Copy the data below word for word, starting at its first line and ending at the line containing "monochrome: a -35.87, b 49.73, size 1.7", with that line included.

-=-=-=-=-

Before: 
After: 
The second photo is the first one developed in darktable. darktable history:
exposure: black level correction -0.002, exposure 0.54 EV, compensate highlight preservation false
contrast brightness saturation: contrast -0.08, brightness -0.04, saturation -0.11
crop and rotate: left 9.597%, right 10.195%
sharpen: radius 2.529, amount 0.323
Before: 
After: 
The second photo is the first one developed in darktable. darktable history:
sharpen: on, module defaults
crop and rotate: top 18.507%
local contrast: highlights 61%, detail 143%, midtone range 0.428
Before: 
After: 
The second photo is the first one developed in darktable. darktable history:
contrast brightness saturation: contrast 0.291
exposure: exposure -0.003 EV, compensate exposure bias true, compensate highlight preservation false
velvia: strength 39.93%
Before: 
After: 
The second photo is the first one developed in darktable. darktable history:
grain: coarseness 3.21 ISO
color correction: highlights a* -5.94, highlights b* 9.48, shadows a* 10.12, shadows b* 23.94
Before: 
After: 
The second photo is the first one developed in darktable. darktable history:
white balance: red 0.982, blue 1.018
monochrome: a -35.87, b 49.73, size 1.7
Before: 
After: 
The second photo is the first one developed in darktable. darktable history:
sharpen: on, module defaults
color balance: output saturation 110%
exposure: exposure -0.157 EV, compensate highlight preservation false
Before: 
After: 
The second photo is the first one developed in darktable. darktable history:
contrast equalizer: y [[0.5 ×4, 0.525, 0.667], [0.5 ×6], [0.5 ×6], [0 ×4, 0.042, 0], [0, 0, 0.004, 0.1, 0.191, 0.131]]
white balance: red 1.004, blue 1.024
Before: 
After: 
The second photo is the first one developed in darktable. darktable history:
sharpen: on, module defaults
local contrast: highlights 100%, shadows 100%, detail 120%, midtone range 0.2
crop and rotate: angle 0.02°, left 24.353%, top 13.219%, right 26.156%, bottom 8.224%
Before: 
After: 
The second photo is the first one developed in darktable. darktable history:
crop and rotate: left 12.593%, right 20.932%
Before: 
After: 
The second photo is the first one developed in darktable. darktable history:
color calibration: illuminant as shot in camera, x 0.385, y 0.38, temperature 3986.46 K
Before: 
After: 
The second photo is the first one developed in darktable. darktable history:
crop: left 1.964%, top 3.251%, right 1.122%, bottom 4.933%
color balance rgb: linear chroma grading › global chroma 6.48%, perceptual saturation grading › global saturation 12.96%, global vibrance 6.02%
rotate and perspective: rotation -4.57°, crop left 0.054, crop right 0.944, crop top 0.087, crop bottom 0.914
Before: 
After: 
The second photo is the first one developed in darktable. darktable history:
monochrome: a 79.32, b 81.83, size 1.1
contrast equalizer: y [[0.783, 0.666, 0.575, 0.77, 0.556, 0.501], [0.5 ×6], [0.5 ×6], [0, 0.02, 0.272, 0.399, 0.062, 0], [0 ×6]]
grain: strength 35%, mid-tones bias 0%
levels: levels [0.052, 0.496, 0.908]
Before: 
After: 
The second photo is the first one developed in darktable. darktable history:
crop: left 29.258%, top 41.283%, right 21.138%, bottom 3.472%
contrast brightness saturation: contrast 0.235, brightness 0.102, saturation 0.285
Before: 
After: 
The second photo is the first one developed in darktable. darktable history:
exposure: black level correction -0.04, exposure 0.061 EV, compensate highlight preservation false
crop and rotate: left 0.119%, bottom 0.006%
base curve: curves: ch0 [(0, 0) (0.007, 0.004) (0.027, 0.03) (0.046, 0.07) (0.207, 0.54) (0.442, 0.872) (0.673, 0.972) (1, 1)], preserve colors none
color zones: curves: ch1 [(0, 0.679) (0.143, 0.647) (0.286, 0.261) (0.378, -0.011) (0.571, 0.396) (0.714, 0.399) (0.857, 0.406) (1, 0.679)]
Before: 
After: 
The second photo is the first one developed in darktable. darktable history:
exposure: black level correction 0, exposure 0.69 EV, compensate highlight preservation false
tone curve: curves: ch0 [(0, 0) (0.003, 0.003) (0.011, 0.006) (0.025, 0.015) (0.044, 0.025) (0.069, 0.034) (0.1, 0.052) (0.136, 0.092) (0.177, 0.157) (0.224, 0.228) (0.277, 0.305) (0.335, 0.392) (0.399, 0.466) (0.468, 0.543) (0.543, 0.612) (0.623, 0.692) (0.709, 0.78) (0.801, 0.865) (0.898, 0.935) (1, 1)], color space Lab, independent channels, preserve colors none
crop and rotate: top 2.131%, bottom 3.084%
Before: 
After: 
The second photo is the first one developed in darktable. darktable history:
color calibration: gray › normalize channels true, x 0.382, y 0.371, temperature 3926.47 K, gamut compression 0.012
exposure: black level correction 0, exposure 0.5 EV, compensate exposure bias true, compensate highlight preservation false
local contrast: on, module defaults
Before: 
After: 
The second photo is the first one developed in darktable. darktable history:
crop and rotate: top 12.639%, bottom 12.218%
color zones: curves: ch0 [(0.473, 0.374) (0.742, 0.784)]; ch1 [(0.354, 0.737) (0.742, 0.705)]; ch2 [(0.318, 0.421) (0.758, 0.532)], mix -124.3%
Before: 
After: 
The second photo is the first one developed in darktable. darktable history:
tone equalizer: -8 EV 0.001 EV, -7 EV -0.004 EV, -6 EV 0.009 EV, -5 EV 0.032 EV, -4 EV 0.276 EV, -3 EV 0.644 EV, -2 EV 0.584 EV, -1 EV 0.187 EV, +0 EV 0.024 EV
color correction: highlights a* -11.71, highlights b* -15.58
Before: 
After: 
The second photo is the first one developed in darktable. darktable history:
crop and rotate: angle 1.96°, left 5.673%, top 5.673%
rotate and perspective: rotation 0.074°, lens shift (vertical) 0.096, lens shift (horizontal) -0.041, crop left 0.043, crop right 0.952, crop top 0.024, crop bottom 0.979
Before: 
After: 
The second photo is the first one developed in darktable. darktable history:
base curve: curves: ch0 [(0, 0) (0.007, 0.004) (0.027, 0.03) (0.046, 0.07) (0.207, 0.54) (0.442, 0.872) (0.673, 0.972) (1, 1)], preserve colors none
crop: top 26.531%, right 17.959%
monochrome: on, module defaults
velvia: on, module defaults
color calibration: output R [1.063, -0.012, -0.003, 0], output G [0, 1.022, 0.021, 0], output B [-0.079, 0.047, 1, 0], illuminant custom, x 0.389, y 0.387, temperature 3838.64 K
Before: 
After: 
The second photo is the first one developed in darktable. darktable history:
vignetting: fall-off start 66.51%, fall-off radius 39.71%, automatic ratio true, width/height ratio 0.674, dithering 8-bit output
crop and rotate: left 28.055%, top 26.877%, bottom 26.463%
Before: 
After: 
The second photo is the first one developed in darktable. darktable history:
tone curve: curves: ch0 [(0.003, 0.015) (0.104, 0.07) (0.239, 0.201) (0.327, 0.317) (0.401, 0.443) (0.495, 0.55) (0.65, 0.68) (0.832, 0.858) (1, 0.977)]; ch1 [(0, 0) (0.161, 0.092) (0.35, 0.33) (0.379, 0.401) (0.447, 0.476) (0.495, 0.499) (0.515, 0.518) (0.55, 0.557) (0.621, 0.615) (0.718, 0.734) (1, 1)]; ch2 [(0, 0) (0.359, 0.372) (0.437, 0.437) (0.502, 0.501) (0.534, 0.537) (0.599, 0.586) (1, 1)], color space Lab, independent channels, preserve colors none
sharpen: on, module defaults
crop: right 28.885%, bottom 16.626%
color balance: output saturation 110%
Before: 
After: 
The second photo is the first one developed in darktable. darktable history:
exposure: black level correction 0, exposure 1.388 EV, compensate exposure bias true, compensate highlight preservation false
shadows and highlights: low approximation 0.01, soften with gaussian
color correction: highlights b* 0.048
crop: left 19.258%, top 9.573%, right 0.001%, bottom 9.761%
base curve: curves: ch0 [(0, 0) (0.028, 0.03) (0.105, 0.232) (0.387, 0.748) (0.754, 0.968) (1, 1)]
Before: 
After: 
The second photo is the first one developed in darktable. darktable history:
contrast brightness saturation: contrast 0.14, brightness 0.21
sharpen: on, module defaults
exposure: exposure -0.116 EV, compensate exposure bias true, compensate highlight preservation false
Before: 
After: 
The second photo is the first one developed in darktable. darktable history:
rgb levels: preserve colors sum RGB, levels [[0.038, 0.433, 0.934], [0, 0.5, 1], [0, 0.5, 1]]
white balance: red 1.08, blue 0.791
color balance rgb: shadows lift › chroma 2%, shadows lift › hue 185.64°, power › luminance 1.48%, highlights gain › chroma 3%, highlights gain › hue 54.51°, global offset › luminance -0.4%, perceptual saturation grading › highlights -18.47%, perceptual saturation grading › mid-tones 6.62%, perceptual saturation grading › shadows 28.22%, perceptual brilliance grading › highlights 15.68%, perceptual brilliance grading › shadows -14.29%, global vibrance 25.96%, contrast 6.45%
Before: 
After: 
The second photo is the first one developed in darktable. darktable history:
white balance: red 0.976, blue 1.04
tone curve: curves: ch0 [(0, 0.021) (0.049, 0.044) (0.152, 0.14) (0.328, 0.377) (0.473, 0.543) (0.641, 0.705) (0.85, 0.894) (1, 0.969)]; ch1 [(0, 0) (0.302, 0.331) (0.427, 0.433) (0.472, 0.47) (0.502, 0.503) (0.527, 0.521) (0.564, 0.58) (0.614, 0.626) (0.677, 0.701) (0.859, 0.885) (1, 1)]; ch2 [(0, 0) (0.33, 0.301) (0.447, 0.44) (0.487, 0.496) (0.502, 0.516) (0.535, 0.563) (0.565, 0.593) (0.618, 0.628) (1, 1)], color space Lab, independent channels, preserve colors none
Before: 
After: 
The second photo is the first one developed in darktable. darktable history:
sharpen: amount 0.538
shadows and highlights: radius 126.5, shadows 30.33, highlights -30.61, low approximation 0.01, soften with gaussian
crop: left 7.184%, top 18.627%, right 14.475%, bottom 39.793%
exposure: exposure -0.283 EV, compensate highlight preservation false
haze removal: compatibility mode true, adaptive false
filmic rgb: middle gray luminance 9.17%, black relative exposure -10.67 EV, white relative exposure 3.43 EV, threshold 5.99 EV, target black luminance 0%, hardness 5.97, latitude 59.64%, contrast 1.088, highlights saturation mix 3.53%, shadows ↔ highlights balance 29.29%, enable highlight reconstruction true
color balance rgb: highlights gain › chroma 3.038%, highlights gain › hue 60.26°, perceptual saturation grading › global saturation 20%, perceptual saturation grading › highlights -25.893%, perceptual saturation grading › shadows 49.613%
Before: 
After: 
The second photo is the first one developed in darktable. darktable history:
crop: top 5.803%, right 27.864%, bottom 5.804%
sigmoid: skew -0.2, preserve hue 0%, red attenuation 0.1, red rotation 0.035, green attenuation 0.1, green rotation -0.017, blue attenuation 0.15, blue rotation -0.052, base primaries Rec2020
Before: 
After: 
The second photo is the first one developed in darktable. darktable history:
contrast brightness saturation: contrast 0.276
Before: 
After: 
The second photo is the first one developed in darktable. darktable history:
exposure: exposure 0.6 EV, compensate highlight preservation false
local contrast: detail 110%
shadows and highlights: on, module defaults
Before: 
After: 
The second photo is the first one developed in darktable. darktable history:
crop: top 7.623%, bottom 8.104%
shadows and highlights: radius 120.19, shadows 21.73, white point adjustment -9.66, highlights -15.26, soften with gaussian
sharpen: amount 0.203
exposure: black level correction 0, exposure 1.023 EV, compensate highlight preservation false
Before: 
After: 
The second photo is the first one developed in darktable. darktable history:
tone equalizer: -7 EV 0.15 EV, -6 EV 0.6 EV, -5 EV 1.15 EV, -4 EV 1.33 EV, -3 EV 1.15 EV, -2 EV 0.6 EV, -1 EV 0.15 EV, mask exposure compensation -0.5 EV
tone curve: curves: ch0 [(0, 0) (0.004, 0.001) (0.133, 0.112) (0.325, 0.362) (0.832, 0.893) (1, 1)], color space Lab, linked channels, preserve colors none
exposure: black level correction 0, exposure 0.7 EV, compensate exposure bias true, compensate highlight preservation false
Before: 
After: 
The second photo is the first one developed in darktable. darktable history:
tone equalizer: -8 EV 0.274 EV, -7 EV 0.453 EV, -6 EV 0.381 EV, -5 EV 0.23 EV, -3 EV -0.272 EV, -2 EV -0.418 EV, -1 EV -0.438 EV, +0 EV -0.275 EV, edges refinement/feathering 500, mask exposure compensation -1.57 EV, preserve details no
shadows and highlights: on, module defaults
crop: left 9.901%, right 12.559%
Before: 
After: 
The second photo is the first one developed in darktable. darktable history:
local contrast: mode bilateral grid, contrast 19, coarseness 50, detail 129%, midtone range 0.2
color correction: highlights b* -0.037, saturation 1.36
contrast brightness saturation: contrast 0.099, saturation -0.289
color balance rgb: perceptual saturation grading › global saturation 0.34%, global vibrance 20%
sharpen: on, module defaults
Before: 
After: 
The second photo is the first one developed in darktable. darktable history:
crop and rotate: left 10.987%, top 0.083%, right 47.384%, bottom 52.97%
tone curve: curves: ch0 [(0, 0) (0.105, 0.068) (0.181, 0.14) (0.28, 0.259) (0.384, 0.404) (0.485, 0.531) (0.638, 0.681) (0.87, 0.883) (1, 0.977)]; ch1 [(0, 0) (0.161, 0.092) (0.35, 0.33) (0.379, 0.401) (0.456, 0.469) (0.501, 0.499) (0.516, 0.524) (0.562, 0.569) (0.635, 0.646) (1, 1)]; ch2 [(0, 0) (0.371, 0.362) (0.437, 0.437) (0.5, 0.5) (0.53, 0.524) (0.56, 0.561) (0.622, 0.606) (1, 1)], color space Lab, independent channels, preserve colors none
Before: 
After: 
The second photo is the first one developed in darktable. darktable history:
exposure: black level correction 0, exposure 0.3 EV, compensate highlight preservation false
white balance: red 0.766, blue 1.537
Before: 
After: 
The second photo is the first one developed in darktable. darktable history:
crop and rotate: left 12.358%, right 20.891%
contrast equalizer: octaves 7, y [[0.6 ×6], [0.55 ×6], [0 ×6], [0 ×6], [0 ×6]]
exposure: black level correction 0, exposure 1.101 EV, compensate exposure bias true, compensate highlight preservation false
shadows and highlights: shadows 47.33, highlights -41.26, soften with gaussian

-=-=-=-=-

**Exercise response:**
Before: 
After: 
The second photo is the first one developed in darktable. darktable history:
exposure: black level correction -0.002, exposure 0.54 EV, compensate highlight preservation false
contrast brightness saturation: contrast -0.08, brightness -0.04, saturation -0.11
crop and rotate: left 9.597%, right 10.195%
sharpen: radius 2.529, amount 0.323
Before: 
After: 
The second photo is the first one developed in darktable. darktable history:
sharpen: on, module defaults
crop and rotate: top 18.507%
local contrast: highlights 61%, detail 143%, midtone range 0.428
Before: 
After: 
The second photo is the first one developed in darktable. darktable history:
contrast brightness saturation: contrast 0.291
exposure: exposure -0.003 EV, compensate exposure bias true, compensate highlight preservation false
velvia: strength 39.93%
Before: 
After: 
The second photo is the first one developed in darktable. darktable history:
grain: coarseness 3.21 ISO
color correction: highlights a* -5.94, highlights b* 9.48, shadows a* 10.12, shadows b* 23.94
Before: 
After: 
The second photo is the first one developed in darktable. darktable history:
white balance: red 0.982, blue 1.018
monochrome: a -35.87, b 49.73, size 1.7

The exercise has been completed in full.